Text segment:
%%

Corbyn’s Blue Period: Laura Murray, Minted Aristocrats and a £50m Picasso
Gabriel Pogrund has huge news. A scoop! “EXCLUSIVE: The mystery of who sold Picasso’s “Child with a Dove” for £50M in 2013, one of the most expensive artworks ever, is today solved.” Who?! “It was the family of Laura Murray, Corbyn’s top aide, who also gifted her a £1.4m house. By me & @ShippersUnbound.”
A tale of minted former communists, nepotism, huge sums of cash, the randy Spanish goat and the man who would lead the nation. What a story this promises to be. A little aside before we tuck in: Laura Murray us being sued by Rachel Riley, co-presenter of ITV’s Countdown, for alleged libel. Now read on in the Times…
Today it can be revealed that her family was behind the anonymous sale of one of the most expensive artworks in history, Pablo Picasso’s L’Enfant au Pigeon (Child with a Dove), which was sold for £50m in 2013. She also owns a share of a £1.3m north London property transferred to her by her mother, reportedly saving up to £500,000 in inheritance tax.
Murray is the daughter of Andrew Murray, 60, a key Corbyn adviser who comes from Scottish aristocracy and whose grandfather served as the imperial governor of Madras. He left the Communist Party after 40 years in 2016.

%%

Material supplied:

%%

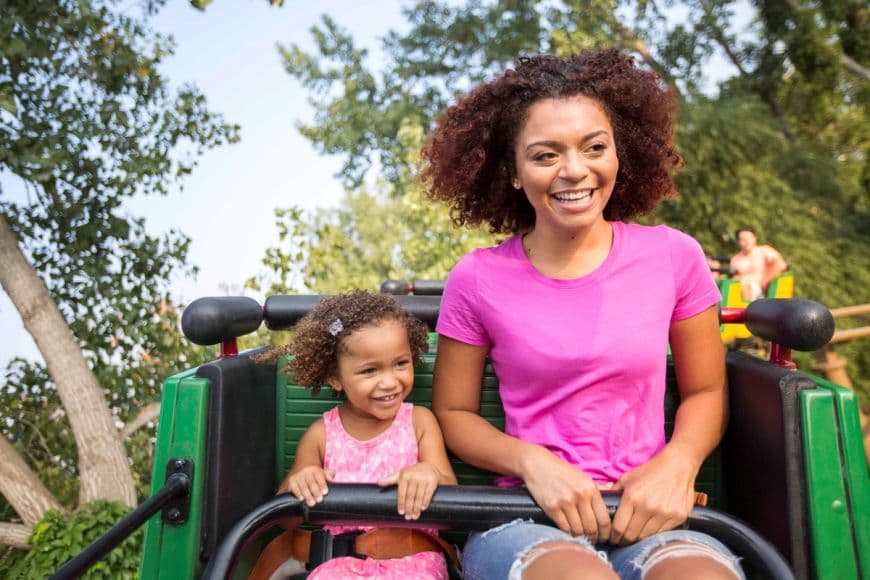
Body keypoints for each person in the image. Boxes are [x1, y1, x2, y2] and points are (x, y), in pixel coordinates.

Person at [422, 50, 743, 579]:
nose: (576, 170)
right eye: (545, 155)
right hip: (527, 517)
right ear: (514, 173)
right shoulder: (477, 277)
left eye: (595, 147)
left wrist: (677, 465)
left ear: (620, 154)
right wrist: (534, 463)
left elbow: (707, 391)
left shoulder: (673, 256)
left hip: (651, 515)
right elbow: (454, 414)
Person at [249, 290, 458, 580]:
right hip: (338, 565)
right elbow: (284, 516)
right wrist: (303, 481)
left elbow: (451, 492)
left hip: (413, 559)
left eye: (401, 363)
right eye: (370, 370)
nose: (390, 382)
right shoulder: (321, 435)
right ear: (336, 377)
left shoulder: (419, 422)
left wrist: (429, 473)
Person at [729, 227, 788, 301]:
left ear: (754, 238)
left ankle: (747, 309)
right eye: (743, 239)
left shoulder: (764, 251)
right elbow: (733, 278)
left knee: (745, 286)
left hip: (761, 290)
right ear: (738, 242)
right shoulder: (735, 259)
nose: (747, 241)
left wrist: (764, 283)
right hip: (739, 290)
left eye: (749, 238)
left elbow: (781, 265)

%%

Parts of the exercise:
- a) In two sentences, summarize the article about Laura Murray's family and the Picasso sale.
- b) According to the article about Laura Murray's family and the Picasso sale, how long was Andrew Murray in the Communist Party before he left?
- c) Continue the article about Laura Murray's family and the Picasso sale, picking up after its final sentence.

List of answers:
- a) The article reports a Times scoop by Gabriel Pogrund that the family of Laura Murray, a top aide to Corbyn, was behind the anonymous 2013 sale of Picasso's Child with a Dove for £50m. It adds that she owns a share of a north London property transferred to her by her mother, reportedly saving up to £500,000 in inheritance tax, and that her father, Andrew Murray, is a key Corbyn adviser from Scottish aristocracy.

- b) He was in the Communist Party for 40 years before leaving in 2016.

- c)
Who dares say socialism doesn’t pay? These people sound like a well-stocked elite. If we vote for them, do we all get to be their equals? Bread today – Picasso’s and pricey London pads tomorrow!
The Times adds:
Laura Murray, great-granddaughter of the 2nd Baron Aberconway, an Eton-educated Edwardian industrialist, and Lady Aberconway, his wife, who was bequeathed Picasso’s masterpiece by the art collector rumoured in the family to have been her lover, Samuel Courtauld. The Aberconway family’s decision to pull the work from public display at the Courtauld Gallery in London and put it up for sale through Christie’s, the auction house, in 2012 became a cause célèbre.
Get those Bullingdon Club application forms in the post. Corbyn and chums can yet be saved. If Picasso’s Blue Period is good enough for them, so too is Boris Johnson’s.
The identity of the seller was a mystery at the time, although speculation pointed to the branch of the family that still owns Baron Aberconway’s 5,000-acre estate in north Wales. In fact, the transaction was overseen by Laura Murray’s mother, Susan Michie, an academic, and her uncle, Jonathan Michie, an Oxford economist and university friend of Labour’s communications director, Seumas Milne. Both declined to comment.
But is it a scoop, really? In 2010, the Guardian told us:
The painting came to London in 1924 with Mrs RA Workman who was, along with her husband, a major collector of impressionist and post-impressionist art. She sold it a few years later to Samuel Courtauld, and on his death in 1947 he left it to his friend Lady Aberconway, and it had been in her family ever since.
The facts were known for years. And a quick look at a family tree could trace a line from the toff to the Trots. But the timing of the Times’ report is interesting.
Comment from Murray and the Labour Party features there none.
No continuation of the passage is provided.